Esclareceu que a Penitenciária Agrícola de Monte Cristo é uma unidade prisional que há 30 anos não recebia melhorias, que começaram a ser executadas somente nesta gestão e a estrutura precária que se encontra o prédio fragiliza a segurança e a contenção dos detentos, que hoje é feita pela Polícia Militar e pelos agentes penitenciários.
A Sejuc aguarda desde o início de 2018 a aprovação do projeto de reforma da Pamc, pelo Departamento Penitenciário Nacional, para melhorar as condições do presídio, que já recebeu cercas elétricas, concertinas e sistema de vigilância, além da recuperação de grades e troca constante de cadeados.
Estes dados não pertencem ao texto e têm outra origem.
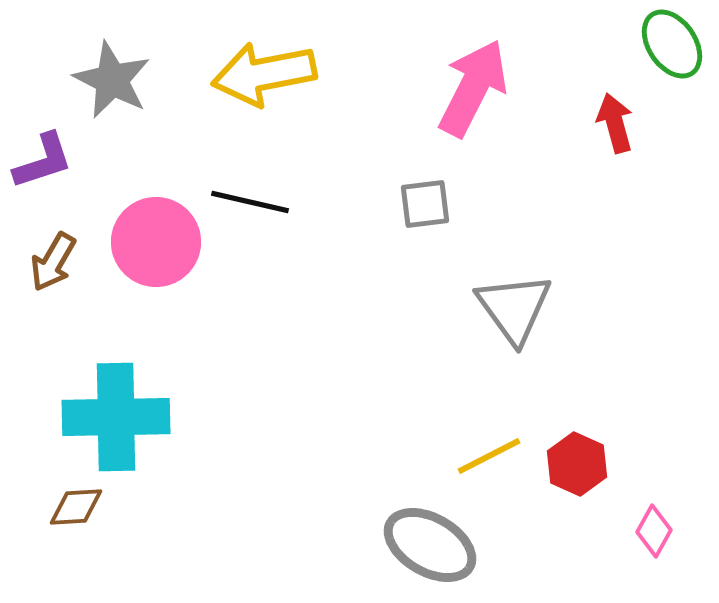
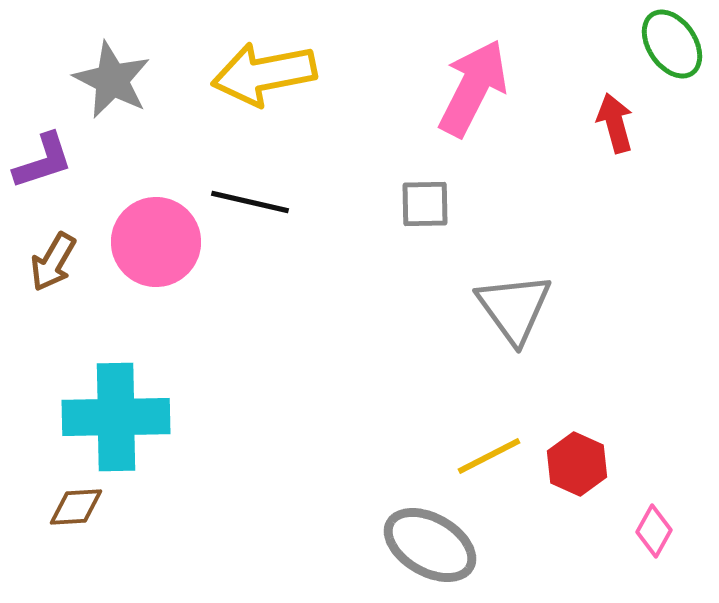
gray square: rotated 6 degrees clockwise
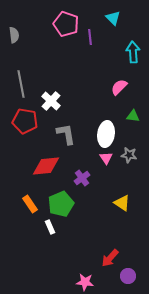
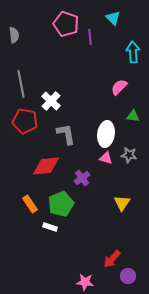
pink triangle: rotated 40 degrees counterclockwise
yellow triangle: rotated 30 degrees clockwise
white rectangle: rotated 48 degrees counterclockwise
red arrow: moved 2 px right, 1 px down
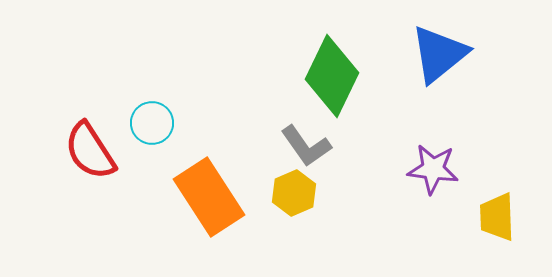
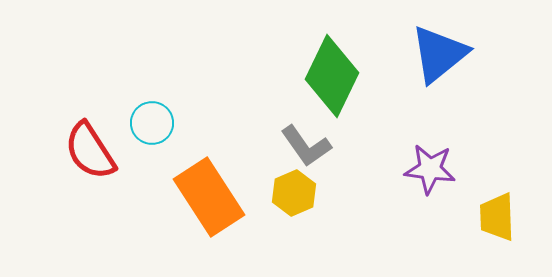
purple star: moved 3 px left
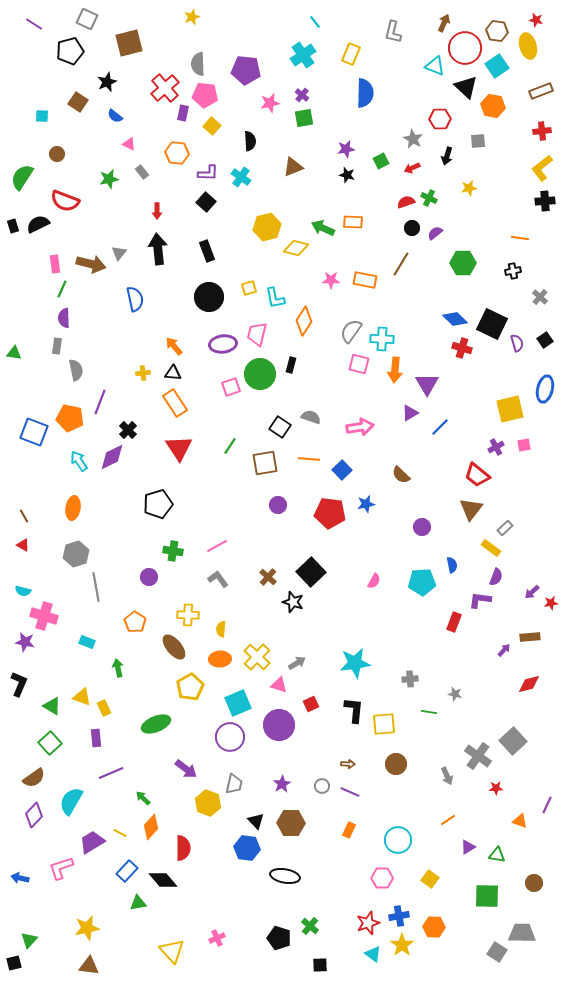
O pedido para atuação do Grupo de Intervenção Penitenciária vem sendo feito pelo Governo do Estado há mais de um ano, sendo inclusive reiterado em 22 de agosto de 2018.
As saídas de detentos para participar das audiências com a Justiça vêm ocorrendo, exceto quando há quebra da segurança no presídio. Sobre detentos que estariam se recusando a comparecer às audiências por ordem de facções criminosas, no ano passado a Sejuc realizou reunião com integrantes do Judiciário e do
Ministério Público propondo levá-los de forma compulsória, mas foi orientada a não obrigar nenhum detento a comparecer em audiência.
No que se refere à cooptação de venezuelanos por facções criminosas, esse é um problema alertado pelo Governo de Roraima para todas as autoridades de segurança do país, desde o início da crise migratória, pois decorre da vulnerabilidade da fronteira.